Description of the task -
Having read the data, transcribe all of it without deviation.

• • • • •

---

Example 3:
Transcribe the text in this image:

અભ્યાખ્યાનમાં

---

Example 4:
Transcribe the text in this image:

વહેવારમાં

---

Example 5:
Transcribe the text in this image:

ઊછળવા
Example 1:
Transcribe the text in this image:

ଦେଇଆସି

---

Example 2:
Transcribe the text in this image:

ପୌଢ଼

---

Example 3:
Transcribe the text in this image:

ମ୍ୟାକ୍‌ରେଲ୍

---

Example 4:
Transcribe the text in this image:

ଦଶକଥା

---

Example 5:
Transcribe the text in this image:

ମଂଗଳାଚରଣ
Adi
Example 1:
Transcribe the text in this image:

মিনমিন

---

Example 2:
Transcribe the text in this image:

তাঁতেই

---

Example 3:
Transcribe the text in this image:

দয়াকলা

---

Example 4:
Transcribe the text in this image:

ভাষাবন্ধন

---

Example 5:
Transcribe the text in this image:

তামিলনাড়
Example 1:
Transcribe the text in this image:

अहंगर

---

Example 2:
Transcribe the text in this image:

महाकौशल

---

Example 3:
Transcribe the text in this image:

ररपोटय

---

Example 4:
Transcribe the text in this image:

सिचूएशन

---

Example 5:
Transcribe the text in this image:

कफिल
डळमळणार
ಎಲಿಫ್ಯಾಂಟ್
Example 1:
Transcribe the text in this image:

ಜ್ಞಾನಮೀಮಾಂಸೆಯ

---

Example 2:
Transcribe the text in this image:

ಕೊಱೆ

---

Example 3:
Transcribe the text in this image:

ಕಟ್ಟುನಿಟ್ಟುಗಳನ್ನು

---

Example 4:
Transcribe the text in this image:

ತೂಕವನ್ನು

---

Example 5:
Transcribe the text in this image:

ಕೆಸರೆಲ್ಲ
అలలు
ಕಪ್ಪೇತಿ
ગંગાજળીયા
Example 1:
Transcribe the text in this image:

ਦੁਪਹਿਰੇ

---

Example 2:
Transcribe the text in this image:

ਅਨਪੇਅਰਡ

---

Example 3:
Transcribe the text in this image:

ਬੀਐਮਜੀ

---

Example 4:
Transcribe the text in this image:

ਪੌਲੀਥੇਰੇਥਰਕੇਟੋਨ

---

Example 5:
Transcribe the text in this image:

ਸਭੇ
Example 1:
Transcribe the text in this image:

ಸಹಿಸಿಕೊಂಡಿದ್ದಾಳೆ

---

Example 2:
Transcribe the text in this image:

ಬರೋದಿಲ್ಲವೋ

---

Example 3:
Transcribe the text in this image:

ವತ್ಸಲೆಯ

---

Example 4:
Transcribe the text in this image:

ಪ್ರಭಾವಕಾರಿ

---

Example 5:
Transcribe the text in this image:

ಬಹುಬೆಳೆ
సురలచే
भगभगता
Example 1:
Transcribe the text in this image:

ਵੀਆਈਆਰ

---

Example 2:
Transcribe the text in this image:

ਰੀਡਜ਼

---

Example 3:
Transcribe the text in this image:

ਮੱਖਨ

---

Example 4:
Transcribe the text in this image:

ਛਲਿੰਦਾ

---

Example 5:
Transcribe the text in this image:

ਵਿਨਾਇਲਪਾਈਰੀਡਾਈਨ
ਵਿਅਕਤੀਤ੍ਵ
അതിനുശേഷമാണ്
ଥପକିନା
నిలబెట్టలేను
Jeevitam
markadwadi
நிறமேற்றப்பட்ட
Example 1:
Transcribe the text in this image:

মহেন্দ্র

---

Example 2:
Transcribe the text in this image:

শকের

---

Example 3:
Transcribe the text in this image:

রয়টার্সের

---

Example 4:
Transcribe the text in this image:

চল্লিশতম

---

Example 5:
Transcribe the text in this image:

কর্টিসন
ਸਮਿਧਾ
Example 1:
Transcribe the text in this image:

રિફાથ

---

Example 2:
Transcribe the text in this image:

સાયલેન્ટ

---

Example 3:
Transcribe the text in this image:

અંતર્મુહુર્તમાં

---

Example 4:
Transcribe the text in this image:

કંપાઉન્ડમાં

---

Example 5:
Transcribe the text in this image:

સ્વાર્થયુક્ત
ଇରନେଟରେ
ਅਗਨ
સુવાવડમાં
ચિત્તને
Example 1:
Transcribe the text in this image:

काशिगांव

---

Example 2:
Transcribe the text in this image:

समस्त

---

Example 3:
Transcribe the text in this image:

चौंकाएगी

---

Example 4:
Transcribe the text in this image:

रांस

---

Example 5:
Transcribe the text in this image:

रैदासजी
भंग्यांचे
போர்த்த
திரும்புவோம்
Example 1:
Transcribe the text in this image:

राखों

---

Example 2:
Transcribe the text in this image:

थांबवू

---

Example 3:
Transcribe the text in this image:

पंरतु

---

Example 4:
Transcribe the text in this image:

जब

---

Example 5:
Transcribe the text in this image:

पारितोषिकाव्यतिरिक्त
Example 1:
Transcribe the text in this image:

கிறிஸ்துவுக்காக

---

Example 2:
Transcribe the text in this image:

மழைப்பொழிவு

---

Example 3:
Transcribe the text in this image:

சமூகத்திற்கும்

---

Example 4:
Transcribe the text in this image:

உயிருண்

• • • • •

Result -
---

Example 3:
Transcribe the text in this image:

અભ્યાખ્યાનમાં

---

Example 4:
Transcribe the text in this image:

વહેવારમાં

---

Example 5:
Transcribe the text in this image:

ઊછળવા
Example 1:
Transcribe the text in this image:

ଦେଇଆସି

---

Example 2:
Transcribe the text in this image:

ପୌଢ଼

---

Example 3:
Transcribe the text in this image:

ମ୍ୟାକ୍‌ରେଲ୍

---

Example 4:
Transcribe the text in this image:

ଦଶକଥା

---

Example 5:
Transcribe the text in this image:

ମଂଗଳାଚରଣ
Adi
Example 1:
Transcribe the text in this image:

মিনমিন

---

Example 2:
Transcribe the text in this image:

তাঁতেই

---

Example 3:
Transcribe the text in this image:

দয়াকলা

---

Example 4:
Transcribe the text in this image:

ভাষাবন্ধন

---

Example 5:
Transcribe the text in this image:

তামিলনাড়
Example 1:
Transcribe the text in this image:

अहंगर

---

Example 2:
Transcribe the text in this image:

महाकौशल

---

Example 3:
Transcribe the text in this image:

ररपोटय

---

Example 4:
Transcribe the text in this image:

सिचूएशन

---

Example 5:
Transcribe the text in this image:

कफिल
डळमळणार
ಎಲಿಫ್ಯಾಂಟ್
Example 1:
Transcribe the text in this image:

ಜ್ಞಾನಮೀಮಾಂಸೆಯ

---

Example 2:
Transcribe the text in this image:

ಕೊಱೆ

---

Example 3:
Transcribe the text in this image:

ಕಟ್ಟುನಿಟ್ಟುಗಳನ್ನು

---

Example 4:
Transcribe the text in this image:

ತೂಕವನ್ನು

---

Example 5:
Transcribe the text in this image:

ಕೆಸರೆಲ್ಲ
అలలు
ಕಪ್ಪೇತಿ
ગંગાજળીયા
Example 1:
Transcribe the text in this image:

ਦੁਪਹਿਰੇ

---

Example 2:
Transcribe the text in this image:

ਅਨਪੇਅਰਡ

---

Example 3:
Transcribe the text in this image:

ਬੀਐਮਜੀ

---

Example 4:
Transcribe the text in this image:

ਪੌਲੀਥੇਰੇਥਰਕੇਟੋਨ

---

Example 5:
Transcribe the text in this image:

ਸਭੇ
Example 1:
Transcribe the text in this image:

ಸಹಿಸಿಕೊಂಡಿದ್ದಾಳೆ

---

Example 2:
Transcribe the text in this image:

ಬರೋದಿಲ್ಲವೋ

---

Example 3:
Transcribe the text in this image:

ವತ್ಸಲೆಯ

---

Example 4:
Transcribe the text in this image:

ಪ್ರಭಾವಕಾರಿ

---

Example 5:
Transcribe the text in this image:

ಬಹುಬೆಳೆ
సురలచే
भगभगता
Example 1:
Transcribe the text in this image:

ਵੀਆਈਆਰ

---

Example 2:
Transcribe the text in this image:

ਰੀਡਜ਼

---

Example 3:
Transcribe the text in this image:

ਮੱਖਨ

---

Example 4:
Transcribe the text in this image:

ਛਲਿੰਦਾ

---

Example 5:
Transcribe the text in this image:

ਵਿਨਾਇਲਪਾਈਰੀਡਾਈਨ
ਵਿਅਕਤੀਤ੍ਵ
അതിനുശേഷമാണ്
ଥପକିନା
నిలబెట్టలేను
Jeevitam
markadwadi
நிறமேற்றப்பட்ட
Example 1:
Transcribe the text in this image:

মহেন্দ্র

---

Example 2:
Transcribe the text in this image:

শকের

---

Example 3:
Transcribe the text in this image:

রয়টার্সের

---

Example 4:
Transcribe the text in this image:

চল্লিশতম

---

Example 5:
Transcribe the text in this image:

কর্টিসন
ਸਮਿਧਾ
Example 1:
Transcribe the text in this image:

રિફાથ

---

Example 2:
Transcribe the text in this image:

સાયલેન્ટ

---

Example 3:
Transcribe the text in this image:

અંતર્મુહુર્તમાં

---

Example 4:
Transcribe the text in this image:

કંપાઉન્ડમાં

---

Example 5:
Transcribe the text in this image:

સ્વાર્થયુક્ત
ଇରନେଟରେ
ਅਗਨ
સુવાવડમાં
ચિત્તને
Example 1:
Transcribe the text in this image:

काशिगांव

---

Example 2:
Transcribe the text in this image:

समस्त

---

Example 3:
Transcribe the text in this image:

चौंकाएगी

---

Example 4:
Transcribe the text in this image:

रांस

---

Example 5:
Transcribe the text in this image:

रैदासजी
भंग्यांचे
போர்த்த
திரும்புவோம்
Example 1:
Transcribe the text in this image:

राखों

---

Example 2:
Transcribe the text in this image:

थांबवू

---

Example 3:
Transcribe the text in this image:

पंरतु

---

Example 4:
Transcribe the text in this image:

जब

---

Example 5:
Transcribe the text in this image:

पारितोषिकाव्यतिरिक्त
Example 1:
Transcribe the text in this image:

கிறிஸ்துவுக்காக

---

Example 2:
Transcribe the text in this image:

மழைப்பொழிவு

---

Example 3:
Transcribe the text in this image:

சமூகத்திற்கும்

---

Example 4:
Transcribe the text in this image:

உயிருண்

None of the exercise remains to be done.